The normalization difficulty may because of this truth be important when initializing deep networks because of the multiplicative affect by layers, and we suggest the subsequent initialization course of to roughly fulfill our targets of sustaining activation variances and back-propagated gradients variance as one strikes up or down the group. We title it the normalized initialization:
$$
W sim UBig[-frac{sqrt{6}}{sqrt{n_j+n_{j+1}}}, frac{sqrt{6}}{sqrt{n_j+n_{j+1}}}Big]
$$

— “Understanding the difficulty of training deep feedforward neural networks” (2010)

This is derived from the linear activation on the state of affairs that the standard deviation of the gradient is defending fixed all through the layers. In the sigmoid and tanh activation, the linear space is slender. Therefore we are going to understand why ReLU is the vital factor to workaround the vanishing gradient draw back. Comparing to altering the activation carry out, altering the burden initialization is way much less pronounced in serving to to resolve the vanishing gradient draw back.

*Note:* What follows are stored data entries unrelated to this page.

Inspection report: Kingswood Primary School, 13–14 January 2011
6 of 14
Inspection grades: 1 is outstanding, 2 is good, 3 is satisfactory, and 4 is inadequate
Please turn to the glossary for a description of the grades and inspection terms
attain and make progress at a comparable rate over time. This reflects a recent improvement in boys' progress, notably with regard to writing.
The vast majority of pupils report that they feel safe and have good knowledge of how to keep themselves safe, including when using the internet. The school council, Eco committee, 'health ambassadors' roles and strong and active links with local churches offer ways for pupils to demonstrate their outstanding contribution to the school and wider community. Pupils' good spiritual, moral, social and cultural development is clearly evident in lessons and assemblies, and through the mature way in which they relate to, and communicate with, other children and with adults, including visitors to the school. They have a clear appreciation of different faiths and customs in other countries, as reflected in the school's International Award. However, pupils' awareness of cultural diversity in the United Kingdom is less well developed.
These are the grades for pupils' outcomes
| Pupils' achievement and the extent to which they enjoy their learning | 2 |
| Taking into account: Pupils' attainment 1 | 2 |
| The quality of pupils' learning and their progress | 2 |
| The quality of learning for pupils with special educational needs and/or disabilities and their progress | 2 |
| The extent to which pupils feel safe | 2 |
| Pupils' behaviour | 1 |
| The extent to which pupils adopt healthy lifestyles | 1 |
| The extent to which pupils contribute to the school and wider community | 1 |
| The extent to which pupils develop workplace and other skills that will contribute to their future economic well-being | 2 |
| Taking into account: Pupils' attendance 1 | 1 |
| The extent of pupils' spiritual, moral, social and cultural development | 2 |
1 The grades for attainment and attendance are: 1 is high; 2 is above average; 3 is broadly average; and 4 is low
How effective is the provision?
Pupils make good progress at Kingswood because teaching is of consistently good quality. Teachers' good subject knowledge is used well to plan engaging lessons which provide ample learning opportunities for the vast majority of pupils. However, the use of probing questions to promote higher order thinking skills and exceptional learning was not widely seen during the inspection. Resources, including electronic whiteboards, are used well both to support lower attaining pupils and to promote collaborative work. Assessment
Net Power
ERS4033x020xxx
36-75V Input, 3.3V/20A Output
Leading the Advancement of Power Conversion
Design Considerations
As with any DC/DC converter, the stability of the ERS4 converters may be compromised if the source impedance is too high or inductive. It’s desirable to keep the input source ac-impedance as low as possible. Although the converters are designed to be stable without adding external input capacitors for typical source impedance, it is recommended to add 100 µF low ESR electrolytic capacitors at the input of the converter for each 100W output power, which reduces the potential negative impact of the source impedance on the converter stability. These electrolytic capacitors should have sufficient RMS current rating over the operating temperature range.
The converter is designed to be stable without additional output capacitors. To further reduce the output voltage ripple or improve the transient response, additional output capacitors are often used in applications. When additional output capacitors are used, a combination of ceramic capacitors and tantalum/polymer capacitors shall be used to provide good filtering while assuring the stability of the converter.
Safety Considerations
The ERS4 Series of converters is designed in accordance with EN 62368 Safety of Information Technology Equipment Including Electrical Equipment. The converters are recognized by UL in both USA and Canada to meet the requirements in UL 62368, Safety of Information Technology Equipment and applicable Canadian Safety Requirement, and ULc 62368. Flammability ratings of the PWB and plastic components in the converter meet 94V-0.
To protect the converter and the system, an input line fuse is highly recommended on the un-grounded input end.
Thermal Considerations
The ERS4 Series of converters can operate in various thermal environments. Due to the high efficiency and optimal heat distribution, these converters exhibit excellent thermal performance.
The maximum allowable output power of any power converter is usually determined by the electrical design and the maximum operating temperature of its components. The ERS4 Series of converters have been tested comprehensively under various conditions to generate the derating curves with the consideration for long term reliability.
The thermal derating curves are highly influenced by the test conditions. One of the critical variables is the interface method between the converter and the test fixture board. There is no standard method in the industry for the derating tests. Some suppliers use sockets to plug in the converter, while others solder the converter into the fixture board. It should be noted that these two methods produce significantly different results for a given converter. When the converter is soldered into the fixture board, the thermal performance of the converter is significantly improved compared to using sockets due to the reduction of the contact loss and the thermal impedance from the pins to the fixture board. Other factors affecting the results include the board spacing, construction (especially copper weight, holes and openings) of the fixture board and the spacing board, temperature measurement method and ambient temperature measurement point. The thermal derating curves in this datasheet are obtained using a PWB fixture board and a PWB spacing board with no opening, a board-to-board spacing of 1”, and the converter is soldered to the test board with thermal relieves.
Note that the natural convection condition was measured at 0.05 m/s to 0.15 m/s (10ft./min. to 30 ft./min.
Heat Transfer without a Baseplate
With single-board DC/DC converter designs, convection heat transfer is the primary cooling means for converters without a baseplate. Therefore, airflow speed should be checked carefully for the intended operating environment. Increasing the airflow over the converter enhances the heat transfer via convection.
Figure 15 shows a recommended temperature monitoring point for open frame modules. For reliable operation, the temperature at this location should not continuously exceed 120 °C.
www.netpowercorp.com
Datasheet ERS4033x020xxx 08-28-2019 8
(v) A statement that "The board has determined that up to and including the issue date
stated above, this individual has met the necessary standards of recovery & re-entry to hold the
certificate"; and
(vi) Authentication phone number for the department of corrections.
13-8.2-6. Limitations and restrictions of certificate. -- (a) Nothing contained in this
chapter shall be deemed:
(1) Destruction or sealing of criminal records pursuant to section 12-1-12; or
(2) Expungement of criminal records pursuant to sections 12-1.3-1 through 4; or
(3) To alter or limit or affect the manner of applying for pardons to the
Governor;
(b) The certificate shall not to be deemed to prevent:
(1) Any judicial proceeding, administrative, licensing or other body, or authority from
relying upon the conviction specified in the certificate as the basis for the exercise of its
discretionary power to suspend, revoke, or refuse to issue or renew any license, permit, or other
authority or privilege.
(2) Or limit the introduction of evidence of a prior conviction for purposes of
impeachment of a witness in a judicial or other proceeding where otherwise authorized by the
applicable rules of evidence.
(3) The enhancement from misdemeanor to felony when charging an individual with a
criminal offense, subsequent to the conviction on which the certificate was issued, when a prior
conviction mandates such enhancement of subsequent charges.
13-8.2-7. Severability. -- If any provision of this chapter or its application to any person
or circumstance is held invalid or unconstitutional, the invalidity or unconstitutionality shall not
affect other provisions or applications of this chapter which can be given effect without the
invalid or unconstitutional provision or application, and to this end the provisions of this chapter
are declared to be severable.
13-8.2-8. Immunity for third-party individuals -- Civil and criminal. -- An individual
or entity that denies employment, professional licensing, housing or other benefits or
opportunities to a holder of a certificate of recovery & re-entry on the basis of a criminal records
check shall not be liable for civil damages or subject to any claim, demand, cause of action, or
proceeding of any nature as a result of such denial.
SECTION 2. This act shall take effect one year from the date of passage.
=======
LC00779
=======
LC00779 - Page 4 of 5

But this can be an prepare to be able to uncover to see how this may increasingly assist bettering the top outcome.

Summary

In this tutorial, you visually seen how a rectified linear unit (ReLU) could assist resolving the vanishing gradient draw back.

Specifically, you realized:

How the difficulty of vanishing gradient impression the effectivity of a neural group
Why ReLU activation is the reply to vanishing gradient draw back
How to utilize a custom-made callback to extract data in the midst of teaching loop in Keras
How to place in writing a custom-made teaching loop
How to study the burden and gradient from a layer inside the neural group

Search This Blog

Solution Desk

Why Does My Snapchat AI Have a Story? Has Snapchat AI Been Hacked?